| Görev tanımı 1 |
Aşağıdaki kayıtlarda yer alan satırların tümünü birebir kopyalayınız; resimleri yanıta dahil etmeyiniz.

| Okuma metni |
Phygital pazarlamaya örnek vermek gerekirse, beymen.com’da kampanyada bir ayakkabı beğeniyorsunuz. Biraz pahalı da bir ayakkabı ve aldığınız zaman ayağınıza tam olup olmayacağını ya da nasıl duracağını merak ediyorsunuz. O zaman fiziksel Beymen mağazasına giderek ayakkabıyı deniyorsunuz ve ondan sonra siparişinizi verebiliyorsunuz. Aslında bu örnek en ilkel versiyonu. Ama daha derindeki phygital kavramı çok daha kapsamlı. Tam olarak içinde yaşadığımız fiziksel mağazacılığın ve marka deneyimine dijital olarak dahil olmamızdan geçiyor.
İnsan deneyimini dijitale yansıtıyor
Bunun ilk uygulamalarından bir tanesi Londra’nın anıtlarından biri haline gelen “London Eye” dönme dolabının 2012 Olimpiyatları’nda halkın tepkilerini Twitter üzerinden sentezleyerek rengini değiştirmesi. Aslında kavramın ana mesajı, insanları markanın fikrine entegre edebiliyor olması, ellerindeki dijital araçları istekleri, duyguları ve deneyimleri yansıtmak için kullanabiliyor olması. Örneğin ödüllü işlerden bir tanesi Brezilya’da bir moda markasının askılara Facebook like’larını gösteren bir mekanizma ekleyerek en çok beğenilen ürünlerine göre diziyor olması. Çok geniş bir kavram phygital. QR kod okuyucuları, elektronik posta ile gönderilen kodlar, aplikasyon üstünden restoran içi indirimler, sosyal medya kampanyaları ile kazanılan hediye çekleri ve daha nicesi…
Önemli olan nokta entegrasyonu sağlayabilmek.
Aralık ayında bu dünyanın ilk örneklerinden birine Özdilek Alışveriş Merkezi’nde yer verdik. Yeni teknolojilerden biri olan sosyal medya sayacını Özdilek’in kampanyaları ile birleştirdik. Yani 3 adet kabin koyarak 3 adet kampanya önerisi yarattık. Instagram üzerinden @ozdilekpark_ ist adresinden kampanya görsellerini paylaştık. Kampanya kabinlerinin üstüneyse yeni bir teknoloji olan sosyal medya sayaçlarını yerleştirdik. Instagram’da yapılan beğeni sayısını bir saat gibi anında gösteren kabinler ziyaretçilerin hem fiziken görebildiği hem kendi kampanyalarını seçebildiği hem de dijital bir entegrasyon oldu. Post başına ortalama 30 -50 beğeni alan hesap kampanya görsellerinde 300 -450 arasında beğeniye ulaştı. Şu an için özel bir proje olan bu girişim yakında hayatın her alanında karşımıza çıkmaya başlayacak. Bu sayaçlar mağazaların hepsinde, restoran girişlerinde, otel resepsiyonlarında ve vitrinlerde de olacak.

Saklanan veri kümesi kayıtları

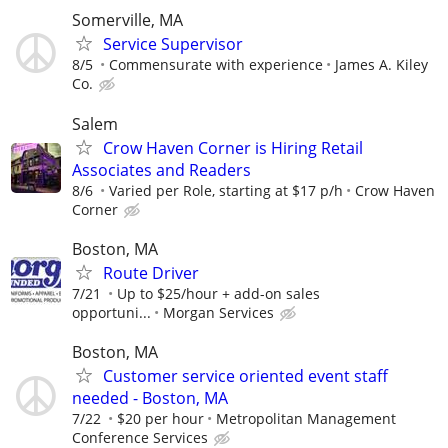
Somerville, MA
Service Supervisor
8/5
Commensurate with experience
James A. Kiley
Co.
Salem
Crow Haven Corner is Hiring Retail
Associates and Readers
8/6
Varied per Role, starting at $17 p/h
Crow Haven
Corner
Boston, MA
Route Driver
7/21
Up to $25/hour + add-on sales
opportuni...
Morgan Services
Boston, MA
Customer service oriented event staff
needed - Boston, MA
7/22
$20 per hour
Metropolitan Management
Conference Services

| Görev tanımı 2 |
Phygital pazarlama konulu metinde "İnsan deneyimini dijitale" ile "nokta entegrasyonu sağlayabilmek." arasındaki bölümü, bu iki ifade de dahil olmak üzere, olduğu gibi tekrarlayınız.

| Beklenen çıktı 1 |
Somerville, MA
Service Supervisor
8/5
Commensurate with experience
James A. Kiley
Co.
Salem
Crow Haven Corner is Hiring Retail
Associates and Readers
8/6
Varied per Role, starting at $17 p/h
Crow Haven
Corner
Boston, MA
Route Driver
7/21
Up to $25/hour + add-on sales
opportuni...
Morgan Services
Boston, MA
Customer service oriented event staff
needed - Boston, MA
7/22
$20 per hour
Metropolitan Management
Conference Services

| Beklenen çıktı 2 |
İnsan deneyimini dijitale yansıtıyor
Bunun ilk uygulamalarından bir tanesi Londra’nın anıtlarından biri haline gelen “London Eye” dönme dolabının 2012 Olimpiyatları’nda halkın tepkilerini Twitter üzerinden sentezleyerek rengini değiştirmesi. Aslında kavramın ana mesajı, insanları markanın fikrine entegre edebiliyor olması, ellerindeki dijital araçları istekleri, duyguları ve deneyimleri yansıtmak için kullanabiliyor olması. Örneğin ödüllü işlerden bir tanesi Brezilya’da bir moda markasının askılara Facebook like’larını gösteren bir mekanizma ekleyerek en çok beğenilen ürünlerine göre diziyor olması. Çok geniş bir kavram phygital. QR kod okuyucuları, elektronik posta ile gönderilen kodlar, aplikasyon üstünden restoran içi indirimler, sosyal medya kampanyaları ile kazanılan hediye çekleri ve daha nicesi…
Önemli olan nokta entegrasyonu sağlayabilmek.